Selected passage Start Marker

Re: eliminating sequential bottlenecks for huge commit and merge ops

Posted by Greg Stein <gs...@gmail.com>.
On Jan 4, 2012 1:34 PM, "Joe Schaefer" <jo...@yahoo.com> wrote:
>
> As Daniel mentioned to me on irc, subversion doesn't use threading
> internally, so things like client side commit processing and merge
> operations are done one file at at time IIUC.
>
> Over in the openoffice podling we have a use-case for a 9GB working copy
> that regularly sees churn on each file in the tree.  commit and merge
> operations for such changes take upwards of 20min, and I'm wondering
> if there's anything we could do here to reduce that processing time
> by 2x or better by threading the per-dir processing somehow.
>
> Thoughts?

Selected passage End Marker
Data supplied Start Marker

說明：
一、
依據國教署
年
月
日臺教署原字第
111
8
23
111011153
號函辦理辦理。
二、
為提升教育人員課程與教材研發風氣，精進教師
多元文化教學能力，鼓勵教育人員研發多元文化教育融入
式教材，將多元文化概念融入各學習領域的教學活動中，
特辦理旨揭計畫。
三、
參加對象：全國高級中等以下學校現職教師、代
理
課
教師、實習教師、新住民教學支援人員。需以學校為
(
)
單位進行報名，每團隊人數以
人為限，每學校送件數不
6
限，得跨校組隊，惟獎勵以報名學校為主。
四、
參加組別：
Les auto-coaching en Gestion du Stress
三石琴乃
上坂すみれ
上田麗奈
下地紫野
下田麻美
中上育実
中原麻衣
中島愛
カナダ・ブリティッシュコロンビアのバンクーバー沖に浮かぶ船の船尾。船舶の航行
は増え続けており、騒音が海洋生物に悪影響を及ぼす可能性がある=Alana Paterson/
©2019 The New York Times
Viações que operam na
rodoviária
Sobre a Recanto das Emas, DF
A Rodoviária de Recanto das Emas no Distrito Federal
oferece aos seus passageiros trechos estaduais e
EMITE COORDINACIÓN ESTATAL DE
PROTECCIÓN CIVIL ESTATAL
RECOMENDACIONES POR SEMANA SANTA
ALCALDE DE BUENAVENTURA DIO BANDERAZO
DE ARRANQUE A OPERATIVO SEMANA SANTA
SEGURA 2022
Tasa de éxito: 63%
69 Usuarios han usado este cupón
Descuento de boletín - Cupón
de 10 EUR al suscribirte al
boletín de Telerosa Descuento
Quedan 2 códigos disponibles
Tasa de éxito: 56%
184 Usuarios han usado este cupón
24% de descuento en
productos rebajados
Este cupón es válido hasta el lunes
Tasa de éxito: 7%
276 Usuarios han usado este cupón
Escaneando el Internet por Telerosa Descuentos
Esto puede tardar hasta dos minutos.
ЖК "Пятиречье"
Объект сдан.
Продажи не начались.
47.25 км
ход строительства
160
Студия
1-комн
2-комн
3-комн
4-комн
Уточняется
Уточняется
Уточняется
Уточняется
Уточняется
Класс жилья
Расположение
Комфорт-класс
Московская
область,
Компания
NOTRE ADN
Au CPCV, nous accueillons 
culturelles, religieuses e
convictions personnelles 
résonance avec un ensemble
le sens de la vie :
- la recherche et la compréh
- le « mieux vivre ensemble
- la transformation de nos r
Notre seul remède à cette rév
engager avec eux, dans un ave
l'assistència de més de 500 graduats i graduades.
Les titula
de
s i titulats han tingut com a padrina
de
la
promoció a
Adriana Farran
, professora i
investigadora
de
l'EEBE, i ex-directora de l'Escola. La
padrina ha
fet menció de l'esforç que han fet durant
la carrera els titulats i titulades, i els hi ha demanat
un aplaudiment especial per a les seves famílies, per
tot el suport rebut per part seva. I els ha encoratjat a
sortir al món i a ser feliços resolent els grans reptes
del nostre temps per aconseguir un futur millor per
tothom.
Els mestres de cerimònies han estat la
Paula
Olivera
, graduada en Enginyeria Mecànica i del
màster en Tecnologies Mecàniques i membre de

Data supplied End Marker

■ **Directive 1**:
Quote the listing from its first line through the line that contains "EMITE COORDINACIÓN ESTATAL DE", including both of those lines.
■ **Directive 2**:
Continue the Subversion post on slow commit and merge operations from the point where it stops.
The listing and the Subversion post are independent of each other.

■ **Expected output 1**:
說明：
一、
依據國教署
年
月
日臺教署原字第
111
8
23
111011153
號函辦理辦理。
二、
為提升教育人員課程與教材研發風氣，精進教師
多元文化教學能力，鼓勵教育人員研發多元文化教育融入
式教材，將多元文化概念融入各學習領域的教學活動中，
特辦理旨揭計畫。
三、
參加對象：全國高級中等以下學校現職教師、代
理
課
教師、實習教師、新住民教學支援人員。需以學校為
(
)
單位進行報名，每團隊人數以
人為限，每學校送件數不
6
限，得跨校組隊，惟獎勵以報名學校為主。
四、
參加組別：
Les auto-coaching en Gestion du Stress
三石琴乃
上坂すみれ
上田麗奈
下地紫野
下田麻美
中上育実
中原麻衣
中島愛
カナダ・ブリティッシュコロンビアのバンクーバー沖に浮かぶ船の船尾。船舶の航行
は増え続けており、騒音が海洋生物に悪影響を及ぼす可能性がある=Alana Paterson/
©2019 The New York Times
Viações que operam na
rodoviária
Sobre a Recanto das Emas, DF
A Rodoviária de Recanto das Emas no Distrito Federal
oferece aos seus passageiros trechos estaduais e
EMITE COORDINACIÓN ESTATAL DE

■ **Expected output 2**:
We've always taken the position that the amount of effort or size of
delta/data is proportional to the size of the change. If you change all of
a 9Gb working copy, then you should expect svn to take a good chunk of time
and space.

IOW, stop doing that :-)

That said, even if we were desirous of "fixing" this(*), we would have a
hard time doing it using threads. The Subversion client is pretty solidly
single-threaded. We take no precautions for operation in a multi-threaded
app.

Cheers,
-g

(*) I'd be interested in what they are doing. Is this a use case we might
see elsewhere? Or is this something silly they are doing, that would not be
seen elsewhere?